What a Strong Answer Covers

  • One singular primary that is a gaming-resistant ratio (productive use of supply), with the throughput-vs-substitution framing reflected in the choice.
  • A coherent secondary/diagnostic set that would explain why the primary moved (funnel, utilization, match quality), not just more outcome metrics.
  • Multi-stakeholder guardrails (customer, bike Dasher, car Dasher, merchant, marketplace), each able to veto a launch, including an explicit total-throughput / car-Dasher cannibalization guardrail.

Part 3 — Experiment design

How would you design an experiment to estimate the causal impact of Biker Mode?
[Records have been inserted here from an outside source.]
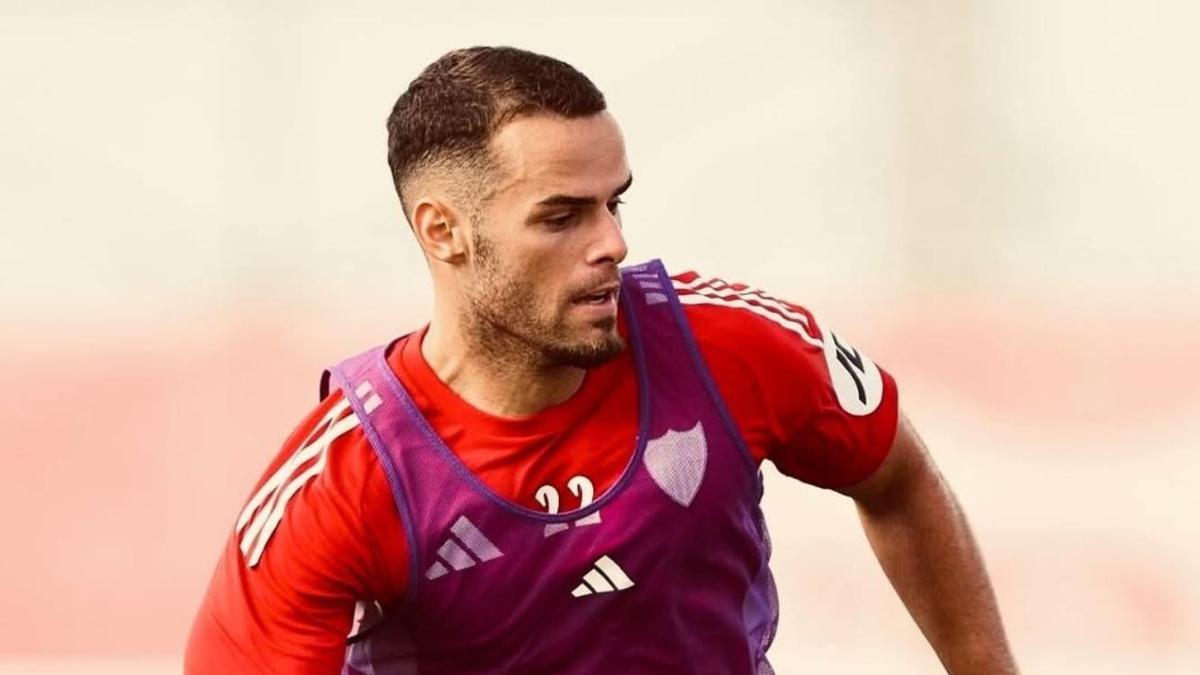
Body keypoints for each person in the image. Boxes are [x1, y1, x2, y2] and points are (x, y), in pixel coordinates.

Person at [186, 46, 1018, 674]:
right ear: (443, 231)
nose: (612, 243)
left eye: (614, 203)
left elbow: (898, 478)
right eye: (561, 216)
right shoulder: (340, 486)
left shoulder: (734, 344)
Cover the eligible population, the unit of randomization, your hypotheses, the estimator, and how you would size and time the test.
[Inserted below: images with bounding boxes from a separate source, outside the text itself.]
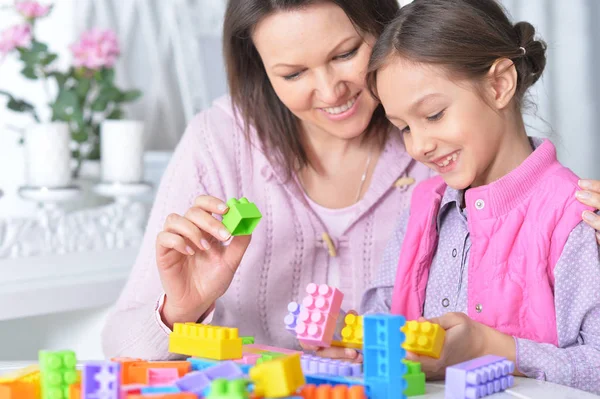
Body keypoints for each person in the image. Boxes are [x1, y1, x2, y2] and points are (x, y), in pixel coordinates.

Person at [101, 0, 600, 363]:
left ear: (381, 32)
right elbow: (122, 350)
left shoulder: (448, 169)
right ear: (263, 73)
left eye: (344, 54)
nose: (329, 90)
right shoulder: (221, 141)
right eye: (293, 73)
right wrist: (184, 310)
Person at [357, 0, 600, 393]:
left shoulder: (575, 216)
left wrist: (493, 348)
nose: (418, 146)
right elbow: (380, 318)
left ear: (498, 84)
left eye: (433, 115)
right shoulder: (424, 206)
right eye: (402, 127)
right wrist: (347, 343)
What a Strong Answer Covers

  • Defines and analyzes the eligible population (dense zones, short distances, bike-supply dayparts) rather than testing across all orders.
  • Correctly identifies the interference / SUTVA problem and justifies a randomization unit that contains the interference (switchback or zone cluster), instead of defaulting to a Dasher/order-level A/B.
  • States clean hypotheses and an estimand , defaults to ITT with TOT/CACE as a secondary read, and uses CUPED or pre-period covariates for variance reduction.
  • Computes standard errors at the level randomization occurred (cluster-robust) and sizes the test with an MDE , inflating the naive count by the design effect from clustering.
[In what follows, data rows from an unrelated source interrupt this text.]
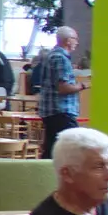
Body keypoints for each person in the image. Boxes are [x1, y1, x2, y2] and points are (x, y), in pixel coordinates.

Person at [36, 25, 84, 157]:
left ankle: (45, 175)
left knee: (52, 150)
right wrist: (84, 85)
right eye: (75, 39)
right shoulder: (60, 58)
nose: (77, 42)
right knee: (72, 149)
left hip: (51, 112)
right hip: (61, 112)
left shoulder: (51, 55)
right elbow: (63, 88)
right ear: (68, 40)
Part 4 — Biases, confounders, interference, edge cases

What biases, confounders, marketplace-interference issues, or edge cases would you watch for, and how would you mitigate each?

What a Strong Answer Covers

  • A threats inventory that spans the pipeline : selection/opt-in bias, design-induced threats (interference, switchback carryover, weather/seasonality, mix-shift/Simpson's paradox), and analysis-time threats (peeking, multiplicity, noncompliance).
  • A concrete mitigation paired with each threat , located in the design or the analysis — not a bare list of names.
  • Explicit treatment of cannibalization / spillover as a first-order marketplace risk, not just a generic confounder.

Part 5 — Launch / iterate / roll-back decision

How would you decide whether to launch, iterate, or roll back the feature based on the results?

What a Strong Answer Covers

  • A decision rule combining statistical significance + practical significance (pre-registered MDE) + guardrail status + operational feasibility , not p-values alone.
  • A mapping of concrete result patterns to actions (clean win → launch; segment- or weather-specific win or a single fixable guardrail → iterate / gated ship; cannibalization or reliability degradation → roll back).
  • A staged post-launch plan (ramp with a holdout, continued guardrail monitoring) acknowledging that some effects only surface over weeks.

What a Strong Answer Covers

These dimensions span all five Parts:

  • Treats the problem as a two-sided marketplace question end to end — every Part reflects that adding or steering bike supply must improve the whole local marketplace, not just bike activity.
  • Maintains internal consistency: the success statement (Part 1), the primary metric and cannibalization guardrail (Part 2), the interference-aware design (Part 3), and the decision rule (Part 5) all point at the same notion of net value per unit of supply.
  • Communicates assumptions and trade-offs explicitly, stating where a clarification (UI-only vs. dispatch-touching; throughput vs. substitution) would change the design.

Follow-up Questions

  • Your switchback shows a positive primary effect, but car-Dasher earnings drop in the same zones while total throughput is flat. What do you conclude and recommend?
  • The aggregate primary metric improves, yet within every individual zone-hour cell it is flat. What is happening, and which number do you trust?
  • How would you detect and quantify spillover onto neighboring zones if cross-zone deliveries exist?
  • The effect is positive only in fair weather and only downtown. Is that a launch, an iterate, or a roll-back, and how would you ship it?
  • After launch, which of your metrics would you expect to take weeks (not days) to stabilize, and how would you keep monitoring them?